A police officer has been charged with organising drug runs for a methamphetamine ring and accessing the police computer system to tip off his colleagues in the Head Hunters gang.
Father of five, Peter Pakau, was arrested yesterday on 27 counts relating to methamphetamine, in addition to allegedly accessing the computer system and supplying information to gang members.
The 36-year-old from Henderson stood in the dock with his arms folded during his appearance in the Waitakere District Court.
His wife, Diane Pakau, a Waikato health worker, and seven others arrested in relation to the alleged enterprise also appeared at court.
Peter Pakau is allegedly part of the enterprise, which manufactured and distributed methamphetamine.
He was linked to two methamphetamine cooks whom he organised to manufacture the drug, which he would then take in "substantial amounts" to his dealer or supplier, according to the summary of facts.
"His role was significant because he was accessing the police computer system," said Crown prosecutor Brett Tantrum.
The information was used to advise Pakau's associates, who included members of the Head Hunters gang.
The drugs charges carry a maximum penalty of life imprisonment.
Pakau is also charged with conspiring to defeat the course of justice on three occasions and theft of a vehicle, and Mr Tantrum said further charges against him were likely.
Judge Lisa Tremewan told Pakau: "These are gravely serious allegations in that you, as a sworn police officer, have been charged with serious drugs-related matters."
A police investigation involved tracking devices on Pakau's car, and evidence included details of him accessing the computer system and intercepted communications he took part in, the court heard.
Defence lawyer Denise Wallwork sought name suppression for Pakau, arguing publicity could cause "extreme hardship" to his elderly mother with a heart condition, who she said was not aware of the charges.
However, Mr Tantrum said Pakau's mother was present when the constable was arrested yesterday.
Ms Wallwork also sought bail for Pakau, saying he had no previous convictions and, if imprisoned, could be subjected to harassment.
She said the Pakaus' children, aged 1 to 16, included a 4-year-old who recently suffered head injuries in a car accident and needed ongoing care.
Mr Tantrum said police opposed bail. He said because of Pakau's past access to the computer system, there was a risk he would interfere with evidence or witnesses.

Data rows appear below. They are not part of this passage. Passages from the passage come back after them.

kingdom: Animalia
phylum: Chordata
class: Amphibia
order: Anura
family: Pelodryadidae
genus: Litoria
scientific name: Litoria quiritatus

Judge Tremewan agreed and said she was not convinced by the defence lawyer's argument to give Pakau bail.
She remanded him in custody until a plea inquiry hearing next month.
Pakau could be kept in segregation if there was a risk he would be harassed, the judge said.

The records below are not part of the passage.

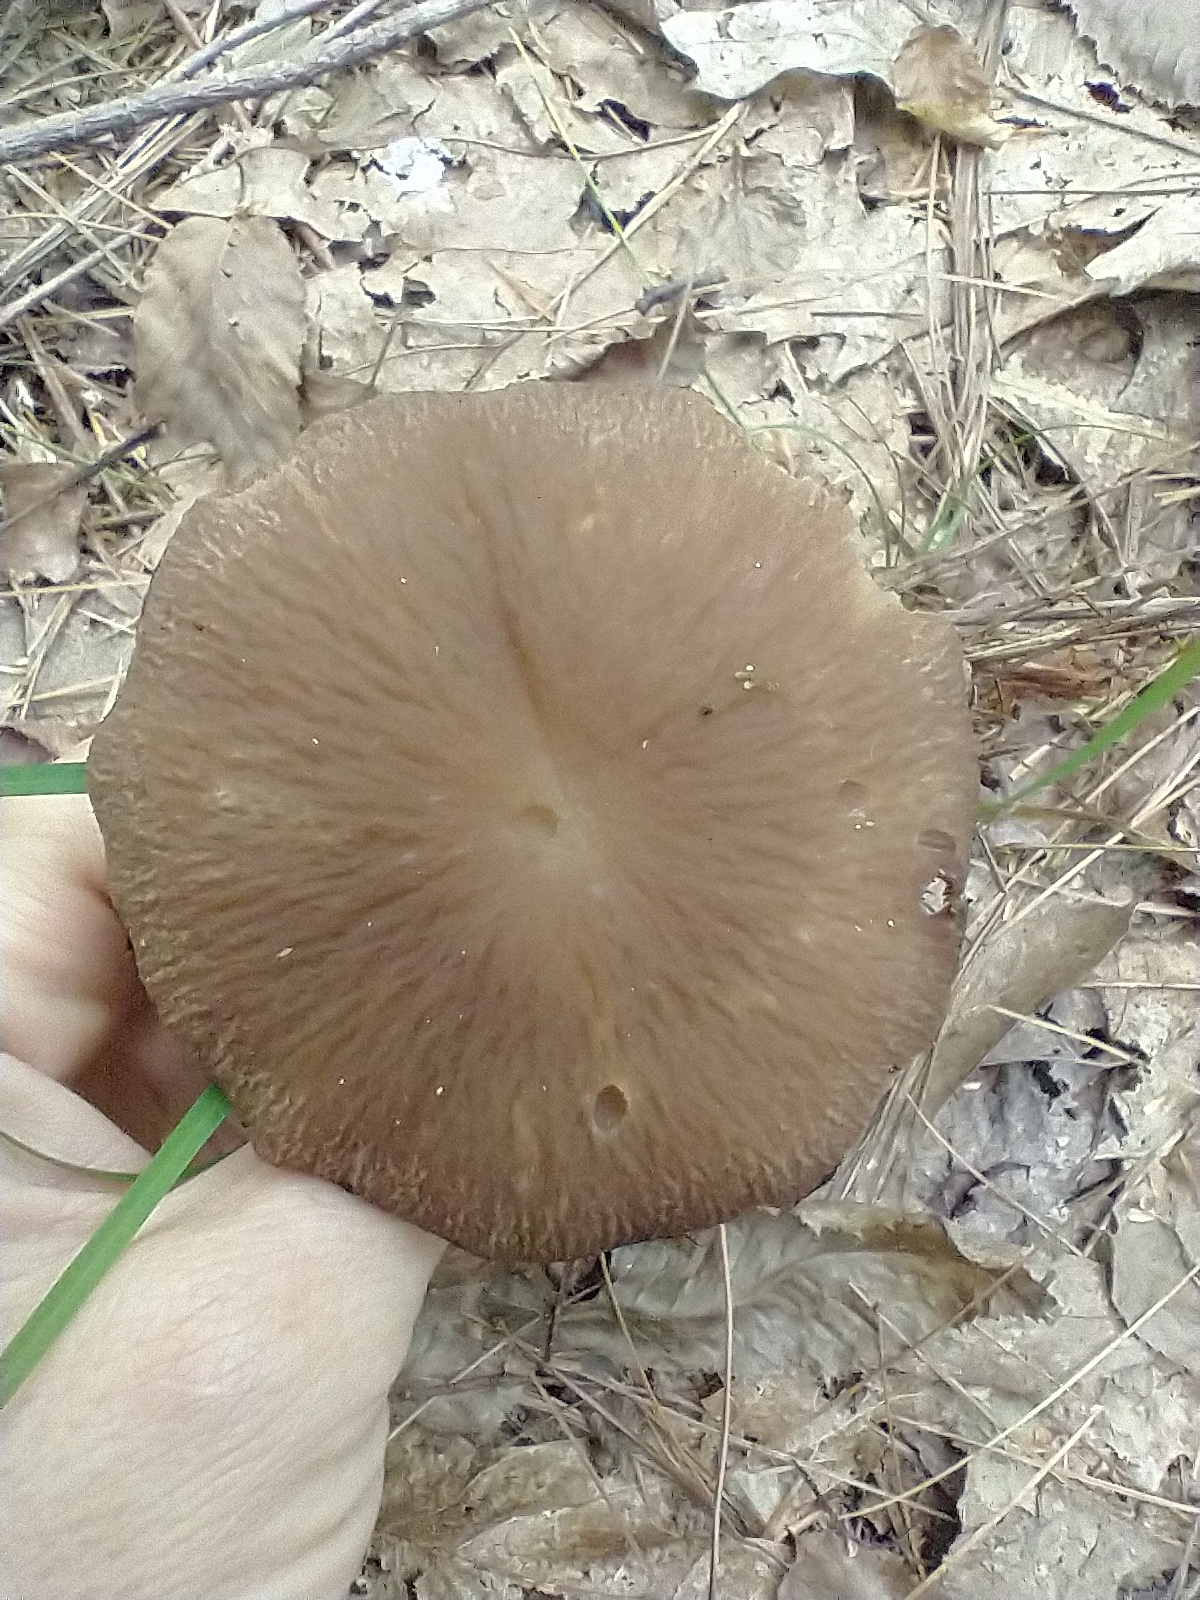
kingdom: Fungi
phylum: Basidiomycota
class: Agaricomycetes
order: Agaricales
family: Psathyrellaceae
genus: Typhrasa
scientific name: Typhrasa gossypina
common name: Wrinkled psathyrella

Diane Pakau, Shane Boag, Paul Holloway, Melissa Brown and four others have also been charged in relation to the criminal group.
Pakau graduated from Police College in 2008, winning a section achievement award for his contribution to the success of his wing.
He was posted to Henderson.
A year later, he was acknowledged for rescuing a woman being assaulted during a domestic incident in Waitakere when he reportedly tackled her offender to the ground.
A woman who grew up with Pakau said she was shocked, given the family's tragedies.
In 2006, the bodies of Pakau's brother and sister, Fiu and Lesa, were found in the family garage in Henderson.
The pair - who worked as prison officers - had died of gunshot wounds.
"He was a real family guy and he pulled his family together after the double homicide. I remember he really looked after his mum after that," said the woman, who did not want to be named.
"I always remember him as a lovely guy who loved watching DVDs at home with his kids."
Police in trouble
• Two weeks ago, police prosecutor Timothy John Russell Sarah was jailed for four years after pleading guilty to five charges, including supplying methamphetamine and accessing the police intelligence computer.
• Another member of the same drug ring was Auckland traffic police officer Darren Ian Hodgetts, 34. He pleaded guilty in the Auckland District Court in January to accessing a computer system for a dishonest purpose, and was sentenced to four months' community detention.
• Last month, former drug squad detective Mark Ernest Langford, 43, was sentenced to community work after admitting stealing cash that had been seized in a raid from a police safe, and more from a colleague's drawer after an in-office collection. Langford spent the money drinking and gambling at SkyCity casino.
• Last year, former police officer Karis Rewa Charley was accused of giving her boyfriend a uniform and documents to help him steal a car. Her case was dismissed because of a lack of evidence.
• In February 2010, Henderson-based Sergeant Martin Folan was charged with assaulting five prisoners in custody over a four-month period. The 47-year-old was acquitted on all five charges but resigned from the police months later before an internal investigation concluded.